Data extract:
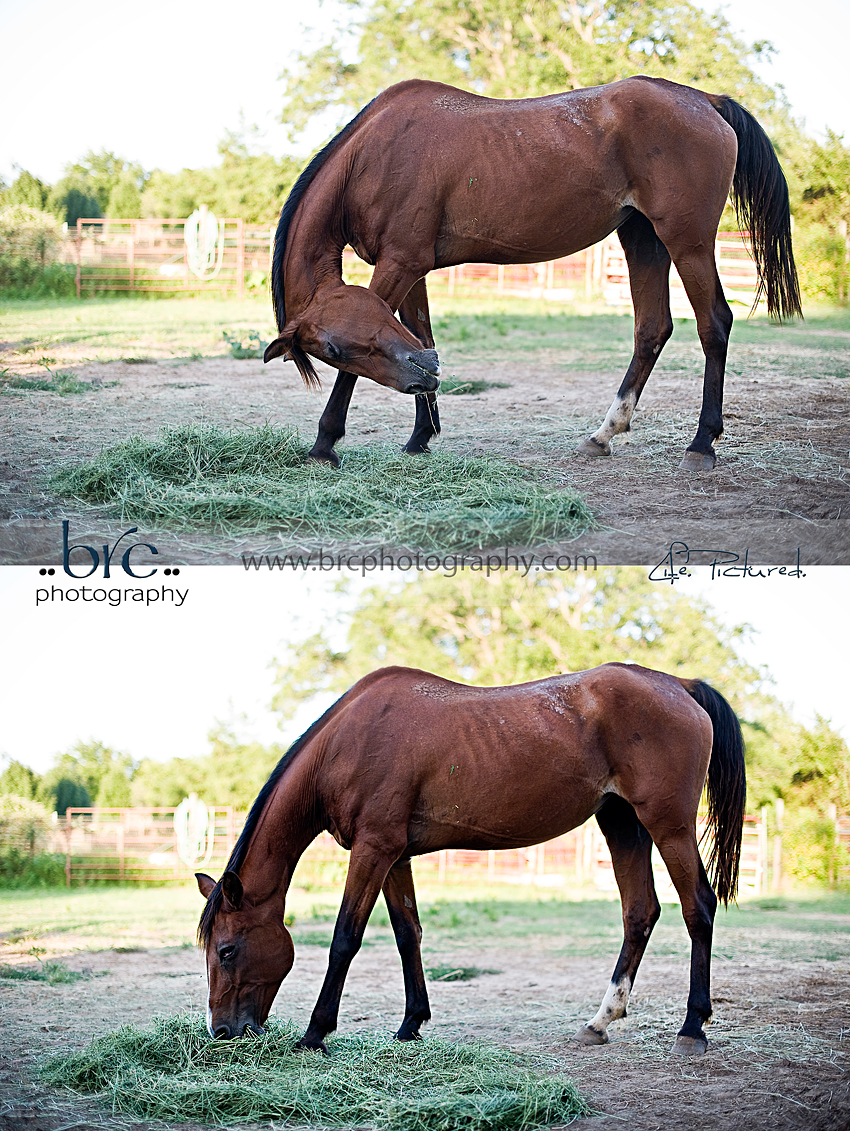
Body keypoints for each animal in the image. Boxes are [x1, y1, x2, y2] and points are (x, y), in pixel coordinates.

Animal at [197, 661, 746, 1056]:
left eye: (227, 951)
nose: (222, 1030)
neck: (347, 743)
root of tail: (678, 685)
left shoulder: (373, 851)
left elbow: (345, 940)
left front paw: (315, 1034)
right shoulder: (394, 856)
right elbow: (408, 935)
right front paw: (410, 1024)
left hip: (668, 825)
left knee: (698, 907)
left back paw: (693, 1026)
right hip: (622, 825)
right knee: (640, 913)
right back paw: (599, 1021)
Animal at [263, 75, 800, 472]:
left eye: (332, 349)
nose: (424, 376)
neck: (373, 154)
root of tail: (704, 100)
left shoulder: (398, 265)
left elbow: (355, 374)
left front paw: (324, 443)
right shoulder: (411, 266)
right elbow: (420, 335)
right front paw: (421, 434)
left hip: (686, 241)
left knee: (714, 324)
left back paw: (702, 443)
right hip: (643, 240)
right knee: (652, 329)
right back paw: (603, 434)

Task directions: All that should be returned is the run of lines from the start of the entries above to the line bearing "right knee: (640, 913)", each exact, with pictures omitted.

Result:
Body keypoints for each animal in the image. Boxes are [x1, y1, x2, y2] and points are (x, y), in pixel coordinates.

Animal at [197, 661, 746, 1056]:
left eye: (227, 951)
nose: (222, 1030)
neck: (347, 743)
root of tail: (678, 685)
left shoulder: (373, 851)
left elbow: (345, 940)
left front paw: (315, 1034)
right shoulder: (394, 856)
right elbow: (408, 935)
right front paw: (410, 1024)
left hip: (668, 825)
left knee: (698, 907)
left back paw: (693, 1026)
right hip: (622, 825)
right knee: (640, 913)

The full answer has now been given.